What you will do: Everything in the data below is left aside except the lines from the one containing "thumb ip: (680, 1281)" through the one containing "ring tip: (635, 1357)"; repeat those exactly.

★ ★ ★ ★ ★ ★ ★

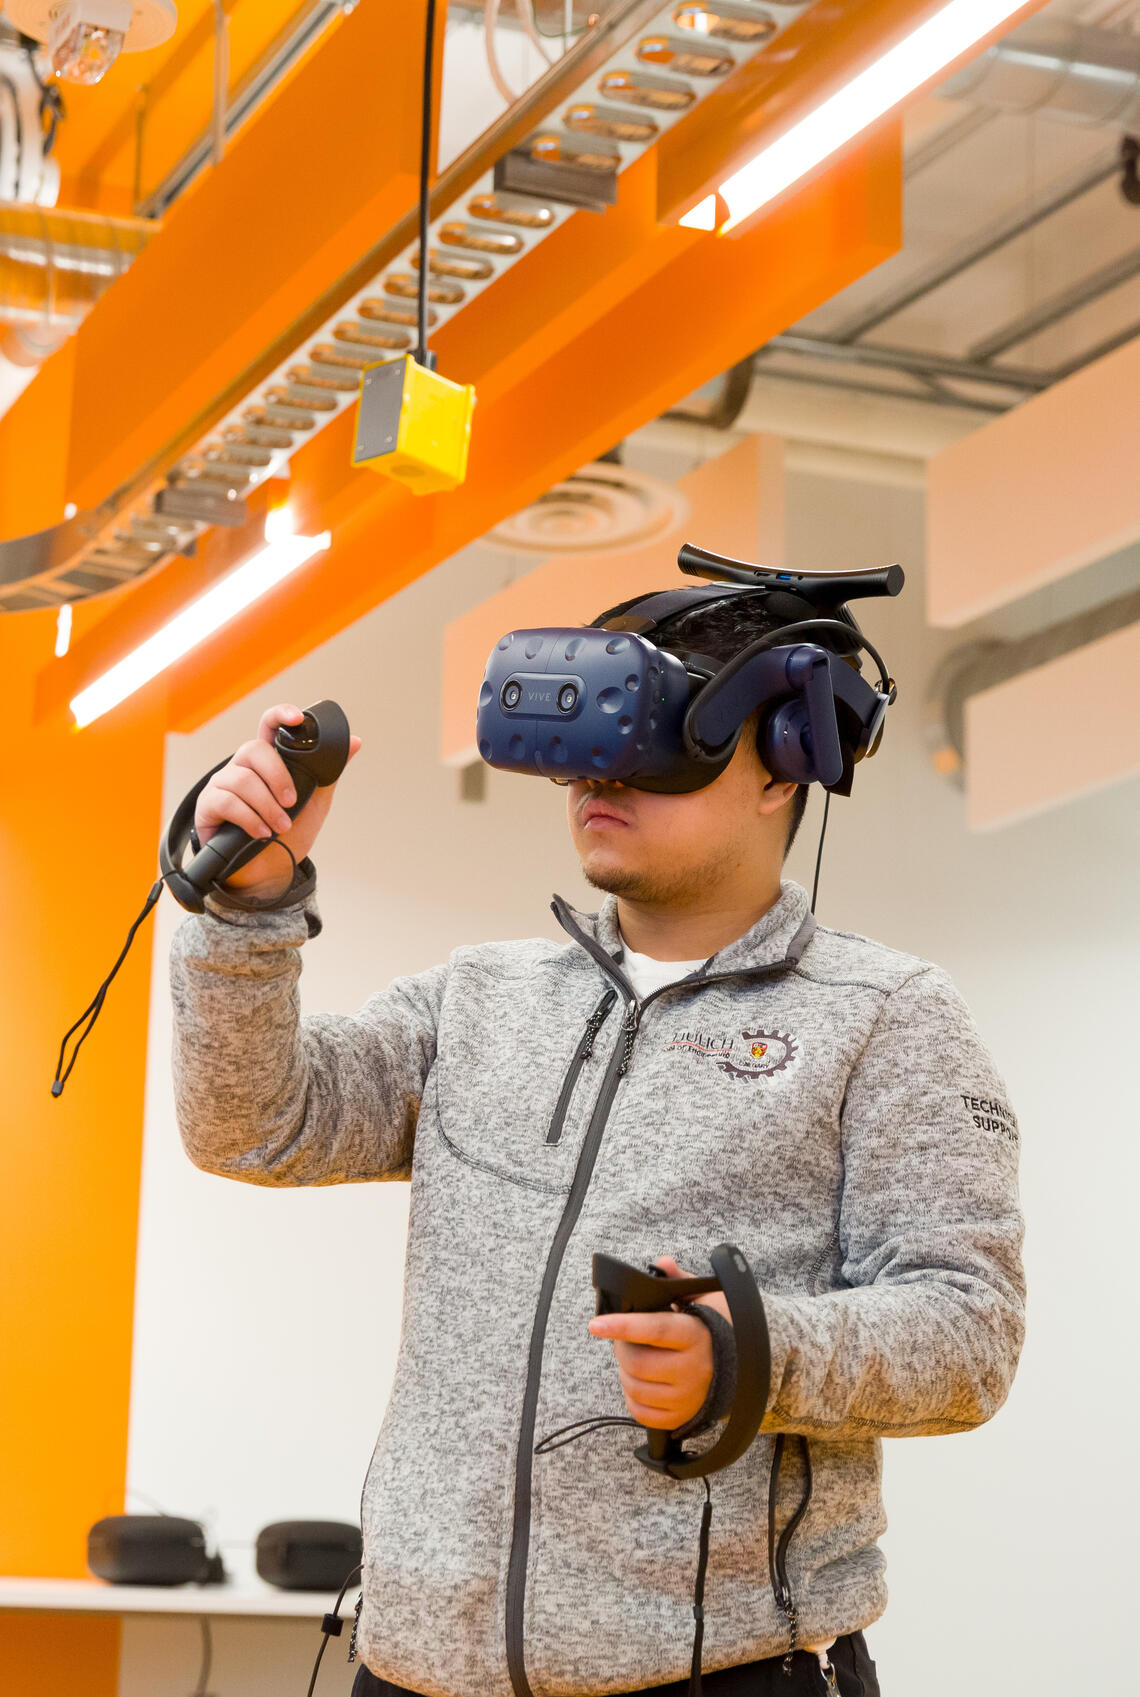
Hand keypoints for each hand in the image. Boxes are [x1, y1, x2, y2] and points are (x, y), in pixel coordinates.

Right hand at [194, 702, 362, 898]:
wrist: (271, 871)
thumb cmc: (290, 833)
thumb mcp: (315, 802)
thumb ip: (329, 771)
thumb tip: (355, 742)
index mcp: (269, 761)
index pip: (269, 725)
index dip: (280, 715)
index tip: (296, 718)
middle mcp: (243, 767)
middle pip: (254, 750)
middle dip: (278, 777)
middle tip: (291, 803)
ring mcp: (223, 784)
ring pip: (242, 779)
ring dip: (267, 806)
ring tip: (280, 826)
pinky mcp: (208, 806)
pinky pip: (227, 801)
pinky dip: (249, 818)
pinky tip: (261, 832)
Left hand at [587, 1255, 730, 1430]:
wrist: (747, 1366)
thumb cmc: (720, 1328)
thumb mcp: (706, 1299)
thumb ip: (680, 1281)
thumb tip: (663, 1263)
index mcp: (697, 1335)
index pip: (654, 1330)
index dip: (622, 1326)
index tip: (595, 1324)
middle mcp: (694, 1369)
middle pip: (637, 1362)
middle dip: (620, 1347)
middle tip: (623, 1338)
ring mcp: (688, 1397)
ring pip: (635, 1388)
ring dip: (624, 1371)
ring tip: (635, 1357)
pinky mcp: (682, 1416)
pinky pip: (642, 1412)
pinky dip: (632, 1396)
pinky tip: (641, 1381)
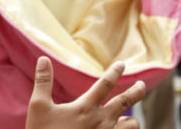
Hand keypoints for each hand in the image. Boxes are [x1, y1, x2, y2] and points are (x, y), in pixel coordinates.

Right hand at [25, 56, 144, 128]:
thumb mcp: (38, 107)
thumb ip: (43, 82)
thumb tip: (44, 58)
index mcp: (85, 108)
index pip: (105, 84)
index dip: (115, 72)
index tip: (122, 64)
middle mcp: (101, 121)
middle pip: (125, 101)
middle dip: (136, 91)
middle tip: (142, 85)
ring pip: (131, 125)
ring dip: (131, 120)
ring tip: (128, 118)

★ ★ ★ ★ ★ ★ ★

Exercise response:
thumb ip: (680, 1281)
thumb tip: (663, 1263)
index mcp: (697, 1335)
index pip: (654, 1330)
index dip: (622, 1326)
index tip: (595, 1324)
middle mcp: (694, 1369)
middle pip: (637, 1362)
middle dip: (620, 1347)
middle tip: (623, 1338)
ring mcp: (688, 1397)
ring pip: (635, 1388)
ring dip: (624, 1371)
ring tip: (635, 1357)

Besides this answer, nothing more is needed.